C’est ce qu’on appelle une patrouille en roue libre. Alors que le ministère de l’Intérieur s’apprête à verdir le parc automobile de la police, de la gendarmerie et des douanes grâce au bioéthanol, Bercy, lui, prépare déjà le coup de frein fiscal. Oui, les forces de l’ordre vont bientôt traquer les chauffards au Superéthanol E85… pendant que l’État augmente la taxe sur ce même carburant. On appelle ça la cohérence à la française.
Un projet pourtant séduisant sur le papier
40 000 véhicules de sécurité intérieure (et peut-être jusqu’à 54 000) vont être équipés d’un boîtier de conversion E85, fourni par la société Flexfuel Energy Développement. Ce dispositif permet de rouler au bioéthanol, un carburant plus propre – 50 % d’émissions de CO₂ en moins – et surtout plus doux pour le portefeuille : à peine 0,70 € le litre à la pompe. De quoi réaliser, selon les calculs officiels, près de 28 millions d’euros d’économies par an pour l’État.
La mesure bloque sur la taxe
Mais c’était sans compter sur la fameuse “main gauche de Bercy”, qui ignore souvent ce que fait la “main droite de Beauvau”. Dans le projet de loi de Finances 2026, le gouvernement prévoit en effet de réduire les avantages fiscaux du bioéthanol.
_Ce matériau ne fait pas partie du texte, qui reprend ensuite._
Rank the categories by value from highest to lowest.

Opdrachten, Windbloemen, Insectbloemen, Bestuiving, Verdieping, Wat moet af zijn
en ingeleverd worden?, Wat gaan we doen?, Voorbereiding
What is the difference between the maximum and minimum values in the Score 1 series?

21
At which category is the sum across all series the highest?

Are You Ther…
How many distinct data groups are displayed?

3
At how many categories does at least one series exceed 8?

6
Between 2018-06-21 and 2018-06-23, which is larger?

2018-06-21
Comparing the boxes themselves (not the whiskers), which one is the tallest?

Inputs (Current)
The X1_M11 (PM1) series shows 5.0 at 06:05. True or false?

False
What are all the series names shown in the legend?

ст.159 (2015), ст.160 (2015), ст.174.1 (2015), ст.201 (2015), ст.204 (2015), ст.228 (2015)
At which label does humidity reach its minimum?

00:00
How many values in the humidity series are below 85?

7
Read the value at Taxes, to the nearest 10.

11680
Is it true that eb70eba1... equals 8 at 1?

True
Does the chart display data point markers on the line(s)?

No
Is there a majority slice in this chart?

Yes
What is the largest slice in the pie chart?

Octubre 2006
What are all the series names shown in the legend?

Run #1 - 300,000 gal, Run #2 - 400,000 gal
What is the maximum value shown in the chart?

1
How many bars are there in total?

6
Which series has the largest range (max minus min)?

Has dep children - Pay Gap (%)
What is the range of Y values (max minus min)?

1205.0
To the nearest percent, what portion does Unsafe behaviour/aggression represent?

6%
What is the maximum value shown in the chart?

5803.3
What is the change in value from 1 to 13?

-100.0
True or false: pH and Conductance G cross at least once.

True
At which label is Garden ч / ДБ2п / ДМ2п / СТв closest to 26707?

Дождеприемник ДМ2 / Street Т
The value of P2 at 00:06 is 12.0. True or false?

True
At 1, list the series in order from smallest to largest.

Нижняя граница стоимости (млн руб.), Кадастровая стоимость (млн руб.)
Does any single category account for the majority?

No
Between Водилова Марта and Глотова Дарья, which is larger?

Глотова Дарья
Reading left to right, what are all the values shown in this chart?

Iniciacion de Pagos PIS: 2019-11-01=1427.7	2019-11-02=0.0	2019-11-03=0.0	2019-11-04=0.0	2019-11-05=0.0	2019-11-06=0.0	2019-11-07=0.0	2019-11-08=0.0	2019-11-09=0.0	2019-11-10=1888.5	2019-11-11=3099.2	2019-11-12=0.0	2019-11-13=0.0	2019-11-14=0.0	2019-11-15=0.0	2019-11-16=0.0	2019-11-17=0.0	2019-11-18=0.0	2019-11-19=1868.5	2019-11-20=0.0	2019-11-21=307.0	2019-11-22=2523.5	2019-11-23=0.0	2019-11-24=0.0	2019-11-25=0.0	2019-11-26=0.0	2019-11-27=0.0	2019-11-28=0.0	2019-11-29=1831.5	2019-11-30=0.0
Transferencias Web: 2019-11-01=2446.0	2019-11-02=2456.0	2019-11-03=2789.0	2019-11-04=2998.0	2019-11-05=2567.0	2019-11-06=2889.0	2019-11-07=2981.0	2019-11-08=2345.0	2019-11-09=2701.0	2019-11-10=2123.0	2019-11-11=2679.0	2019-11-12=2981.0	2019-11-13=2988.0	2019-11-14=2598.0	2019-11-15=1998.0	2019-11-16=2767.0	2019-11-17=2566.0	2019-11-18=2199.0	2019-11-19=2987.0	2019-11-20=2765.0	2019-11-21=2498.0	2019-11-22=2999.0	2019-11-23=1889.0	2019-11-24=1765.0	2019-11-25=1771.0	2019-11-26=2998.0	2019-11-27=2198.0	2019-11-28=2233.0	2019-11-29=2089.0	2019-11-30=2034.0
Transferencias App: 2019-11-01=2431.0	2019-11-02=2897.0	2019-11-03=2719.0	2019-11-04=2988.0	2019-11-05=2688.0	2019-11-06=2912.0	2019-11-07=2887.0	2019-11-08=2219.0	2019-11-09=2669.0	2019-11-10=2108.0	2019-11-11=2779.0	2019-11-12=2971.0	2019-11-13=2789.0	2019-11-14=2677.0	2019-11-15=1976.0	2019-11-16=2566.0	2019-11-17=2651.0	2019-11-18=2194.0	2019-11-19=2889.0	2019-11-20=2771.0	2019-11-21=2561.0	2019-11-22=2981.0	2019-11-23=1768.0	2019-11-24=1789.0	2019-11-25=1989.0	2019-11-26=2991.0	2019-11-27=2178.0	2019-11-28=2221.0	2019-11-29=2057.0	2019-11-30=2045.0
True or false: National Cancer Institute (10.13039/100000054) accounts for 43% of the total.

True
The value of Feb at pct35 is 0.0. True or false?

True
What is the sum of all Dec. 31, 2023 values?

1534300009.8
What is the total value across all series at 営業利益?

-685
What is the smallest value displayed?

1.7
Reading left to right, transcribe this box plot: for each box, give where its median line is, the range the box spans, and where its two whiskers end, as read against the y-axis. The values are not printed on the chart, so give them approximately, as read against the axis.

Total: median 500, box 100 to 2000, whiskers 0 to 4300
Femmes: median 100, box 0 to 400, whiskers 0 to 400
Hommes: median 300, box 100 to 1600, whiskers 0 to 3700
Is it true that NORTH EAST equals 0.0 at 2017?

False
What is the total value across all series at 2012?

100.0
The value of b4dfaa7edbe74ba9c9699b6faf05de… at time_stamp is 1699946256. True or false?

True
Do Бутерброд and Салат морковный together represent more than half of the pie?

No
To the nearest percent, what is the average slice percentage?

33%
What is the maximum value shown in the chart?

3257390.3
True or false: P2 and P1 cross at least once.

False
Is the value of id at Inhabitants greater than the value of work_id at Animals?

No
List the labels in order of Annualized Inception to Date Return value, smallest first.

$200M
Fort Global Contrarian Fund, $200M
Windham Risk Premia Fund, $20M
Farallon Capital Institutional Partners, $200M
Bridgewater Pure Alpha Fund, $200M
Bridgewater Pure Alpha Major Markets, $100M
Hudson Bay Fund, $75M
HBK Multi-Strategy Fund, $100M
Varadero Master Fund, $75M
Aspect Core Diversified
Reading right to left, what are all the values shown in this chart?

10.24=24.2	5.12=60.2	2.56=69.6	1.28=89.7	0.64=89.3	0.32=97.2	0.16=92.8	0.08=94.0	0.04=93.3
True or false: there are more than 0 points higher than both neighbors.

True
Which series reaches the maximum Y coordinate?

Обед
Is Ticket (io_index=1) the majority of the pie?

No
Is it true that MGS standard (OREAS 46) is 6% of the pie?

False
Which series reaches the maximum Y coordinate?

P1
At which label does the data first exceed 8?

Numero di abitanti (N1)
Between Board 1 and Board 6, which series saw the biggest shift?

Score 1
Résultat : le litre passerait de 0,70 € à 1,20 €. Autant dire que les économies promises partiraient aussi vite que les Alpine de la Gendarmerie sur l’A7.
Le paradoxe est total : l’État investit dans une conversion verte qu’il s’apprête lui-même à rendre moins rentable. Une situation ubuesque qui illustre, une fois encore, l’art bien français de l’auto-sabotage administratif.
En attendant, les gendarmes testés en région PACA depuis deux ans semblent satisfaits : leurs véhicules tournent rond et sentent bon la betterave.